══ Text segment ══
I once had someone tell me that I had more will power than anyone she knew.
I guess the reason she said that is because she knew of my 5+ year abstinence from sugar.
She made the comment after I refused some tantalizing dessert she was offering me at a church function.
My first thought was that she didn’t know me very well.
I was flattered by her comment but mostly taken aback. Self-control is something I struggle with. Are self-control and will power synonymous? Maybe not. Maybe they are two different things.
You see, I do not feel like I have very much self-control as I am downing my 7th piece of pizza-something I do every weekend-even after I say to myself, “I am not eating more than 4 pieces of pizza tonight”.
The other day, I cheated on my diet-BIG TIME! Did I mention I was on a diet? The kids requested Kim’s Chocolate Chocolate Chip Muffins for breakfast. Guess who ate two even after a commitment to only eat sugar on the weekends? Guilty. See? No self-control.
Later that night I ate several homemade chicken nuggets, homemade seasoned fries, and a peanut butter chocolate shake for dessert.
═══
══ Entries shown ══
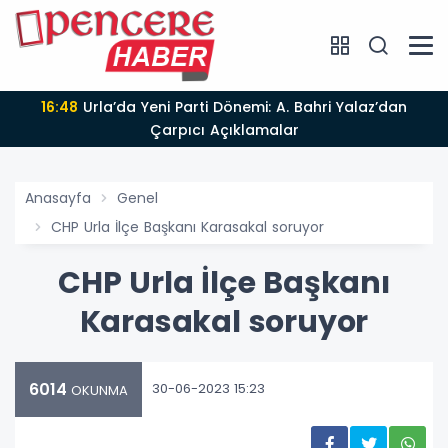
16:48
Urla’da Yeni Parti Dönemi: A. Bahri Yalaz’dan
Çarpıcı Açıklamalar
Anasayfa
Genel
CHP Urla İlçe Başkanı Karasakal soruyor
CHP Urla İlçe Başkanı
Karasakal soruyor
6014
30-06-2023 15:23
OKUNMA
═══
- **Work instruction**:
List every food that the writer of the will power text says they ate. The records are material separate from the text about will power.

- **Result for this task**:
- Pizza
- Kim's Chocolate Chocolate Chip Muffins
- Homemade chicken nuggets
- Homemade seasoned fries
- A peanut butter chocolate shake